Fazer flexões ou abdominais com roupa molhada e levando choque em diversas partes do corpo não parece ser a mais agradável das atividades, mas trata-se de uma tendência fitness cada vez mais procurada pelos brasileiros. Antes restritas a celebridades e atletas de elite, as máquinas de eletroestimulação muscular (EMS, na sigla em inglês) chegaram às academias e parecem responder perfeitamente aos anseios de uma sociedade apressada — “ligada no 220”, para usar uma expressão recorrente.
As sessões duram menos de meia hora e são, obrigatoriamente, acompanhadas por um profissional responsável por controlar a carga dos impulsos. Os choques acontecem durante quatro segundos (intercalados pelo mesmo período de descanso) e são leves. Provocam um formigamento suportável e alguns clientes relatam cócegas como efeito colateral. Sua eficácia é incontestável. “Vinte minutos de EMS equivalem a um treino convencional de mais de uma hora”, diz Marcio Lui, personal trainer de famosas como Sabrina Sato e Yasmin Brunet. “O EMS potencializa o resultado, pois estimula mais de 300 músculos de uma vez e atinge camadas mais profundas da musculatura que nenhum outro exercício consegue atingir.”
Os choques funcionam para o ganho de força, resistência, tonificação muscular, emagrecimento, prevenção e tratamento de lesões. E o melhor: os resultados aparecem em poucas semanas. “A diferença de tônus muscular é visível”, afirma a apresentadora Adriane Galisteu, adepta da modalidade. “Antigamente, fazíamos tratamento de celulite com os choques da chamada corrente russa. Essa é uma versão muito melhorada.”

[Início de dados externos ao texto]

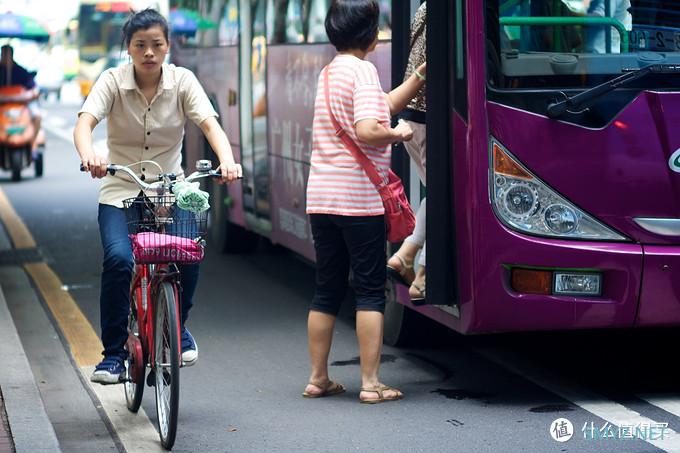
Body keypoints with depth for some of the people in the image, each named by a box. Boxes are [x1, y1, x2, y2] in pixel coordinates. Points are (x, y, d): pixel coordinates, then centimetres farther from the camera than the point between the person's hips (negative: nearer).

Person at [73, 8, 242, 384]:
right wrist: (89, 155, -45)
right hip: (120, 192, -1)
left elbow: (210, 124, -17)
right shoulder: (113, 81, -7)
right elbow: (85, 123, -22)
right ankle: (113, 353, -9)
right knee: (119, 259, -26)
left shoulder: (182, 80, -4)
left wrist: (227, 160, -38)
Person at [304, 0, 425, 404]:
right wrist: (397, 134, -5)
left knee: (328, 290, 13)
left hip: (321, 198, 8)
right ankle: (371, 382, 0)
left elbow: (386, 104, 22)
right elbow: (367, 131, -23)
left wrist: (422, 73, 21)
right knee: (371, 290, 0)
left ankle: (318, 378, 17)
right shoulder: (362, 70, -11)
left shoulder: (329, 71, 16)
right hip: (359, 199, -8)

Os eletrodos foram desenvolvidos na Alemanha e funcionam ao entrar em contato com roupas específicas e umidificadas, capazes de conduzir eletricidade aos músculos. Atualmente, existem pelo menos três marcas reconhecidas que fabricam o aparelho. Qualquer pessoa pode contratar um personal trainer e usar um espaço da academia para a prática dos exercícios. Os treinos em estúdios custam, em média, 120 reais, mas é possível obter descontos em planos de longo prazo, o que explica a explosão da atividade.

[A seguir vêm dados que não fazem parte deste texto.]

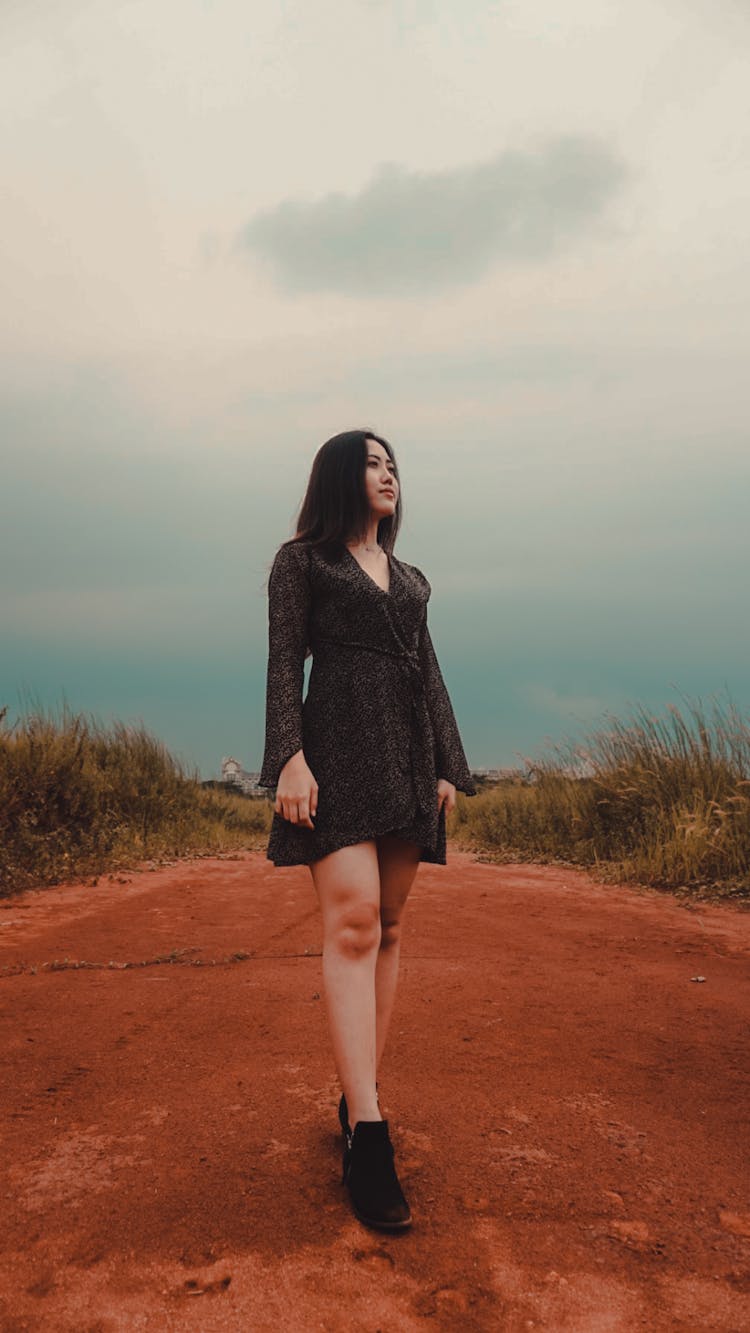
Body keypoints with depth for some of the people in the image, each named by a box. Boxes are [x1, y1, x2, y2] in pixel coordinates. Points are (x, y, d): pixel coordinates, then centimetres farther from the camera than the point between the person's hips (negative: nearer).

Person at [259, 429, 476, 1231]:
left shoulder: (410, 579, 23)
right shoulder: (300, 559, 8)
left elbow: (430, 675, 19)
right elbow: (284, 661, -2)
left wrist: (448, 767, 10)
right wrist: (289, 756, -15)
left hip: (407, 755, 6)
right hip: (339, 747, -6)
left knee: (387, 929, 4)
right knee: (353, 922, -18)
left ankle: (359, 1097, 13)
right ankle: (368, 1138, -20)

A alemã Miha, líder global do setor, informa que vendeu 24 equipamentos (custam cerca de 100 000 reais) e abriu dez clínicas especializadas em 2020. Agora, tem 150 parceiros nas cinco regiões do Brasil, entre academias e estúdios de bem-estar. Mas atenção: por sua intensidade, o trabalho deve ser realizado no máximo duas vezes por semana e com alguns dias de intervalo. É contraindicado para grávidas, pessoas com marca-passo cardíaco ou implantes, além de portadores de doenças como hérnia, tuberculose e hemofilia.

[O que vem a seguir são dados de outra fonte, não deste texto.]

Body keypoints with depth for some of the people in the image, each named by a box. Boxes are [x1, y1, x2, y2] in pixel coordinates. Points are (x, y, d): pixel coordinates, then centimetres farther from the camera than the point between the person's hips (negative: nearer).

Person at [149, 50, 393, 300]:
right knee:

Nem mesmo o novo coronavírus, que fechou academias durante alguns meses, freou o sucesso da eletroestimulação. Ao contrário, tornou o procedimento ainda mais praticado. “As atividades são realizadas de forma individual, em espaços específicos e arejados e com a devida higienização”, diz a personal Cau Saad, dona de um dos principais estúdios da capital paulista que atende, inclusive, idosos. “É ótimo para eles, é bom para a postura, reduz dores e dá disposição.” Nas academias, o uso de máscara é obrigatório; nos treinos em casa, como o de Adriane Galisteu, é opcional.
Os estímulos elétricos são conhecidos desde o século XVIII e se desenvolveram nas últimas décadas, primeiro pelas mãos dos antigos soviéticos e depois por outros países da Europa. Heróis do esporte consideram os choques aliados dos treinamentos. O jamaicano Usain Bolt, o homem mais veloz de todos os tempos, e o tenista espanhol Rafael Nadal tornearam os músculos graças ao EMS. No futebol, o Bayern de Munique, que conquistou a última Liga dos Campeões com sobras e que exibiu uma capacidade física superior mesmo após a parada pela pandemia, usa há mais tempo a tecnologia. No Brasil, o Corinthians trocou recentemente a tradicional máquina alemã por uma nova tecnologia espanhola, que funciona sem fios, via bluetooth. “Dá para conciliar a estimulação neuromuscular com corrida ou bicicleta”, explica Joaquim Grava, o médico que batiza o centro de treinamento do clube. Em Pernambuco, um fisioterapeuta vem utilizando o EMS com sucesso no tratamento de pacientes que relataram fadiga após se curarem da Covid-19. “A eletroestimulação acelera a recuperação neuromuscular, cardiorrespiratória e metabólica”, diz Francimar Ferrari Ramos, que trabalha no Hospital Esperança, do Recife. Ele utilizou o método em mais de vinte pacientes e, em breve, pretende publicar um estudo para comprovar a eficácia do tratamento. Nessa nova onda, os brasileiros parecem mesmo estar ligados.